## INSTRUCTION
Write out exactly the lines below that run from the one containing "Krzewy w czasie" through the one containing "Studierendenparlament bis zum Tag der Wahl", both included, with no other lines.

## DATA EXTRACTS
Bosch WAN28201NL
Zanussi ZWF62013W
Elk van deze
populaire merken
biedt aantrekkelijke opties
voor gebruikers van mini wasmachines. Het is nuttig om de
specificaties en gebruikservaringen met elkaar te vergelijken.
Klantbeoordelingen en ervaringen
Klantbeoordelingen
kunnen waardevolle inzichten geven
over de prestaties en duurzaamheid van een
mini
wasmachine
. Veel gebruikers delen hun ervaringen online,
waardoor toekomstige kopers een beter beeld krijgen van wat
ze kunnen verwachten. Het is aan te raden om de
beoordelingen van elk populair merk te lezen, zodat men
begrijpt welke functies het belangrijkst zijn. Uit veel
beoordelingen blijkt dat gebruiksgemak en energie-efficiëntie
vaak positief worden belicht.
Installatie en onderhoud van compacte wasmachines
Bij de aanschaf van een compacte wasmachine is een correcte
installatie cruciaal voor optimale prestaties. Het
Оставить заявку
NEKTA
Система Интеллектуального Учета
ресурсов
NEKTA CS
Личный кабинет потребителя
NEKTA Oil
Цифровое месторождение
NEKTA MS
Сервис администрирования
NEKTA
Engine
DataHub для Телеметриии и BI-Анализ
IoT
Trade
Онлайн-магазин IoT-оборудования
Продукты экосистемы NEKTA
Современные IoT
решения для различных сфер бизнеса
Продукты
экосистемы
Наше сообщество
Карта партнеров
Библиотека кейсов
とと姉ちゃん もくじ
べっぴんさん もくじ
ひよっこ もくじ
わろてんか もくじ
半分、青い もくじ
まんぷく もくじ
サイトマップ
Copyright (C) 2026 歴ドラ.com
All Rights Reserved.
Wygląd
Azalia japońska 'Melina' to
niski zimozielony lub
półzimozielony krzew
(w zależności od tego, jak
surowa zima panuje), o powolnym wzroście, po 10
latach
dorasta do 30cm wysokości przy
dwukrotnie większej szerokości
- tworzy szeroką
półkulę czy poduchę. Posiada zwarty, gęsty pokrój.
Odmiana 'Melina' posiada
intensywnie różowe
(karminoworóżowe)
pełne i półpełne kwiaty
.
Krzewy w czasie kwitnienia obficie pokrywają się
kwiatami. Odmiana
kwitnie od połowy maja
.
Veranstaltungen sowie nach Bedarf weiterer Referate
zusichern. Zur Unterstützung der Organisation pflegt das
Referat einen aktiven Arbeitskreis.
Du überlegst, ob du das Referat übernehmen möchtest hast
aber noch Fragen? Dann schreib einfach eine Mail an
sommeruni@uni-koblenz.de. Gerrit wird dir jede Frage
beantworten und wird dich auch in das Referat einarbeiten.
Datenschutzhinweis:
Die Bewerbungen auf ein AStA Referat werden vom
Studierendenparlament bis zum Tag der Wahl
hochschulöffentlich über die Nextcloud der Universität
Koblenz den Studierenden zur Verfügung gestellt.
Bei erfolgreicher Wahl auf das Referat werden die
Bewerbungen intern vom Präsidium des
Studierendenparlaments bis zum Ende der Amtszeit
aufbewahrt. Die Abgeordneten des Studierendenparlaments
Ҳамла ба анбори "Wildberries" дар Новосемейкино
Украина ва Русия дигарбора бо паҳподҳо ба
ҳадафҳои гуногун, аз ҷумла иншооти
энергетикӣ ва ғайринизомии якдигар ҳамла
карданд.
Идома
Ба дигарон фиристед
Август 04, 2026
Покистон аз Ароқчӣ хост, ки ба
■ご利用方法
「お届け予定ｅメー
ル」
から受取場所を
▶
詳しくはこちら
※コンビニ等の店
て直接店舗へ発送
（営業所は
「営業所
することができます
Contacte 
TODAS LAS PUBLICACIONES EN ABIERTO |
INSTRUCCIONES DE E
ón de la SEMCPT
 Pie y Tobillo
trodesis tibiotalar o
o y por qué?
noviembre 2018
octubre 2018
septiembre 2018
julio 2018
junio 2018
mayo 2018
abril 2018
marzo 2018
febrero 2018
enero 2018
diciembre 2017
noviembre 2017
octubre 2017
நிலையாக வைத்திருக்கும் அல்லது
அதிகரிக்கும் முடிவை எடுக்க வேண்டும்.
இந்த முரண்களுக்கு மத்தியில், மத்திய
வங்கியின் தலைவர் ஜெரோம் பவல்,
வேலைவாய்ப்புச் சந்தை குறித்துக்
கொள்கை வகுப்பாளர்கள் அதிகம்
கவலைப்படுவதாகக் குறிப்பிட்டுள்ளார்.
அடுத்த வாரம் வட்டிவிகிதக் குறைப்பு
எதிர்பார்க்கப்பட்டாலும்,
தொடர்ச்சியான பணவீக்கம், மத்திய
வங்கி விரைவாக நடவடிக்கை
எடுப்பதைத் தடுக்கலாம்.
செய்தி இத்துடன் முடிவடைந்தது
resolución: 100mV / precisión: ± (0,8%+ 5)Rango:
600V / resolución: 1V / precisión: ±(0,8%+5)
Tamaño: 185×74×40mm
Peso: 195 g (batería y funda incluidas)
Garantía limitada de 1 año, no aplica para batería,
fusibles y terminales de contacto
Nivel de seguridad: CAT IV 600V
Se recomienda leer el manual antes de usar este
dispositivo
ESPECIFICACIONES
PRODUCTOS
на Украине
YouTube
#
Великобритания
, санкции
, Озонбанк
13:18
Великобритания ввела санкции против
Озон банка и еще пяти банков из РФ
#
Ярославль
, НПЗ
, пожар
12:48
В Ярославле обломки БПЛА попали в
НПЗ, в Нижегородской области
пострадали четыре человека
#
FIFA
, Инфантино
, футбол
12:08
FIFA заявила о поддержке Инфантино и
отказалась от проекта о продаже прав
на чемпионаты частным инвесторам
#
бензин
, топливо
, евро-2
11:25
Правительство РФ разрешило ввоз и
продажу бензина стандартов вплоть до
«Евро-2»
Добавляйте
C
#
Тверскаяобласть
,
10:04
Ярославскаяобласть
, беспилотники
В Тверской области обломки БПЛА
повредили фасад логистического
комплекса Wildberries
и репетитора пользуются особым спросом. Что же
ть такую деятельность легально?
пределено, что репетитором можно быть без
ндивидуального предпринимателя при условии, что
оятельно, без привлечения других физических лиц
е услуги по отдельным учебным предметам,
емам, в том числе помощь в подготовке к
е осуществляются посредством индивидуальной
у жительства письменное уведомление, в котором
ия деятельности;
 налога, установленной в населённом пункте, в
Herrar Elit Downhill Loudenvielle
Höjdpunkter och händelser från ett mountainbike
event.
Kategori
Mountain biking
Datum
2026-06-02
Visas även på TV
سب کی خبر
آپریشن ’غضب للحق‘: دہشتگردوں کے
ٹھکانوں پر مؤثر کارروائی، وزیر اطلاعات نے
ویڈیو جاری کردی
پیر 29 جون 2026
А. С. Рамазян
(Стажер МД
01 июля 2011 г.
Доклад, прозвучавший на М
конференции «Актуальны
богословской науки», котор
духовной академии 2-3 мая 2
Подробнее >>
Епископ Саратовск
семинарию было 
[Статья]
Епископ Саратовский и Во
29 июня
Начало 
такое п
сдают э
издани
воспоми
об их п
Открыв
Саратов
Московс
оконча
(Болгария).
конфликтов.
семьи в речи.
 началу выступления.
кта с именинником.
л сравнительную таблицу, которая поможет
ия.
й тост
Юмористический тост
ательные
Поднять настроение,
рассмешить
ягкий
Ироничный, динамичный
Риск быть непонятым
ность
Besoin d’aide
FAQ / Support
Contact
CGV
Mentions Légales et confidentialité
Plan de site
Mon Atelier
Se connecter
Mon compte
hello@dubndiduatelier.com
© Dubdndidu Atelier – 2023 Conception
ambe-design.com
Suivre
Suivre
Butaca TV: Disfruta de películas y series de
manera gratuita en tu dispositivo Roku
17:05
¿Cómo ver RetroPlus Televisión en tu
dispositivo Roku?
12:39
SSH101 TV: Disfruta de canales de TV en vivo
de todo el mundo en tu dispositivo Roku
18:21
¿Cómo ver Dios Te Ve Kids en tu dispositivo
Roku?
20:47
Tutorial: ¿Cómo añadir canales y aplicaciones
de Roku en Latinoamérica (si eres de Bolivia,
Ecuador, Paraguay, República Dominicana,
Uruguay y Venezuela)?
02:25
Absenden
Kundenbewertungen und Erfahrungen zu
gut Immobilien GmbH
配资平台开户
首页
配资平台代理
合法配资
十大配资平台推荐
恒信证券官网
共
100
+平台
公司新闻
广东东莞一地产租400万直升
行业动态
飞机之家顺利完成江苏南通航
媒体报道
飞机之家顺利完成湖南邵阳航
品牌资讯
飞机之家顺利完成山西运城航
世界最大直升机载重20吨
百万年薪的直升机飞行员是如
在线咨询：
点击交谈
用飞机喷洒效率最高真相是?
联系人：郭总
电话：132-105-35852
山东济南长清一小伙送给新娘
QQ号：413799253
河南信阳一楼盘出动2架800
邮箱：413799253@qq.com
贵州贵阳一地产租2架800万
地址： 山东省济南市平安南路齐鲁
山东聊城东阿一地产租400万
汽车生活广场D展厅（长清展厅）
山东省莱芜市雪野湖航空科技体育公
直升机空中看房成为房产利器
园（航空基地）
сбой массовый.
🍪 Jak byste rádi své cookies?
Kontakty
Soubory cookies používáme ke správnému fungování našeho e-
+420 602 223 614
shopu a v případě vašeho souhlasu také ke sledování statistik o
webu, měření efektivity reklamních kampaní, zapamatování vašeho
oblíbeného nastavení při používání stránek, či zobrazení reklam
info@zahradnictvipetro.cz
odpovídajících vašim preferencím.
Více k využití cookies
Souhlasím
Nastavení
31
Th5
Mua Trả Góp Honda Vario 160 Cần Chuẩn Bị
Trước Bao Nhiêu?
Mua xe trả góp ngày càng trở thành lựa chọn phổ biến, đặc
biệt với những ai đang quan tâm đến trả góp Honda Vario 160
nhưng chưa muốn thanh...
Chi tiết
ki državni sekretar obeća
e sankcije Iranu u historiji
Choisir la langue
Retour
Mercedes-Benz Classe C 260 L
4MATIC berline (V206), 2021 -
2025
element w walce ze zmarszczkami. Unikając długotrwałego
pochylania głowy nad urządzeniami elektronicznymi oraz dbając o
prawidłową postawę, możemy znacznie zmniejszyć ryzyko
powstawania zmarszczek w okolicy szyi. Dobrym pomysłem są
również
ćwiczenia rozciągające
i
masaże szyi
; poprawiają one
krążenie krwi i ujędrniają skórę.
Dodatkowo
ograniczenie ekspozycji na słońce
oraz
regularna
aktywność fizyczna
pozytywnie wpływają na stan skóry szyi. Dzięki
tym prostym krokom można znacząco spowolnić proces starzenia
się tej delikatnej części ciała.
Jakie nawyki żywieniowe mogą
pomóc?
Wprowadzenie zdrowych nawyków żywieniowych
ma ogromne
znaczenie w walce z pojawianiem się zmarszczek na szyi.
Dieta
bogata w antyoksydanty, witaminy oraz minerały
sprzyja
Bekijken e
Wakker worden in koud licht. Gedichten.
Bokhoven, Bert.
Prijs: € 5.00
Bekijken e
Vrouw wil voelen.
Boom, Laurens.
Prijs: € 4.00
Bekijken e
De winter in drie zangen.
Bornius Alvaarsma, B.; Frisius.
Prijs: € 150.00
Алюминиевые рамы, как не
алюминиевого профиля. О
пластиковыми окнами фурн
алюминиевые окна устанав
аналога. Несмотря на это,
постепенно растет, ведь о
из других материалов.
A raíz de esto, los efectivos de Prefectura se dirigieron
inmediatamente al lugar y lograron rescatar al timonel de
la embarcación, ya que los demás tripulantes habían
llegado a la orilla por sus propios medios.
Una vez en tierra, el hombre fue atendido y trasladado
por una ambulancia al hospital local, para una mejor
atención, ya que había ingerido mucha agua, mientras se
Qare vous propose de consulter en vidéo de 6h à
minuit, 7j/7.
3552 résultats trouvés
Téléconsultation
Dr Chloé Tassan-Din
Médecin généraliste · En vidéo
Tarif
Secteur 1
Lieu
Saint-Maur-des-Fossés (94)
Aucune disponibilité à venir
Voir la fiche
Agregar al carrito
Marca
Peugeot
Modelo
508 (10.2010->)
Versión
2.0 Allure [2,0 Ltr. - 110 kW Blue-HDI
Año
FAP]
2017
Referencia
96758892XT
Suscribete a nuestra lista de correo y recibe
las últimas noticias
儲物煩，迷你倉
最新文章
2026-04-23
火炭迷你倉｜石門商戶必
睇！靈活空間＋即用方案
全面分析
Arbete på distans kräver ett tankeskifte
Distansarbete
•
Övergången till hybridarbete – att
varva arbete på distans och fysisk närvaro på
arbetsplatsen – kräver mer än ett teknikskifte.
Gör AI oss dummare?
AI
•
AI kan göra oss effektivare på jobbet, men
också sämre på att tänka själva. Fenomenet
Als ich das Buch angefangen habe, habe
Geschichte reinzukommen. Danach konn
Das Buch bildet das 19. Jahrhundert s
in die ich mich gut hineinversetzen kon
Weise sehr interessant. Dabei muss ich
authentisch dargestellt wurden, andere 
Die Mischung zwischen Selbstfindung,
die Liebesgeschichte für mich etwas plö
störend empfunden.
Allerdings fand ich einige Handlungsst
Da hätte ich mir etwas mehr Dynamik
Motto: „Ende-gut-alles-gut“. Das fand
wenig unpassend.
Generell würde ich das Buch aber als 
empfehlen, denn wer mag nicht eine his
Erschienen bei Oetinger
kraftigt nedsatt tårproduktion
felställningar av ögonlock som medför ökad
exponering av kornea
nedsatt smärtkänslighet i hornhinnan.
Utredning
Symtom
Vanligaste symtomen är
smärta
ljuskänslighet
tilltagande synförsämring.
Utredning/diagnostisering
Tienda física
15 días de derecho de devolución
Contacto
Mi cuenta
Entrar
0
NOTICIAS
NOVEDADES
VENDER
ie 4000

## TASK RESPONSE
Krzewy w czasie kwitnienia obficie pokrywają się
kwiatami. Odmiana
kwitnie od połowy maja
.
Veranstaltungen sowie nach Bedarf weiterer Referate
zusichern. Zur Unterstützung der Organisation pflegt das
Referat einen aktiven Arbeitskreis.
Du überlegst, ob du das Referat übernehmen möchtest hast
aber noch Fragen? Dann schreib einfach eine Mail an
sommeruni@uni-koblenz.de. Gerrit wird dir jede Frage
beantworten und wird dich auch in das Referat einarbeiten.
Datenschutzhinweis:
Die Bewerbungen auf ein AStA Referat werden vom
Studierendenparlament bis zum Tag der Wahl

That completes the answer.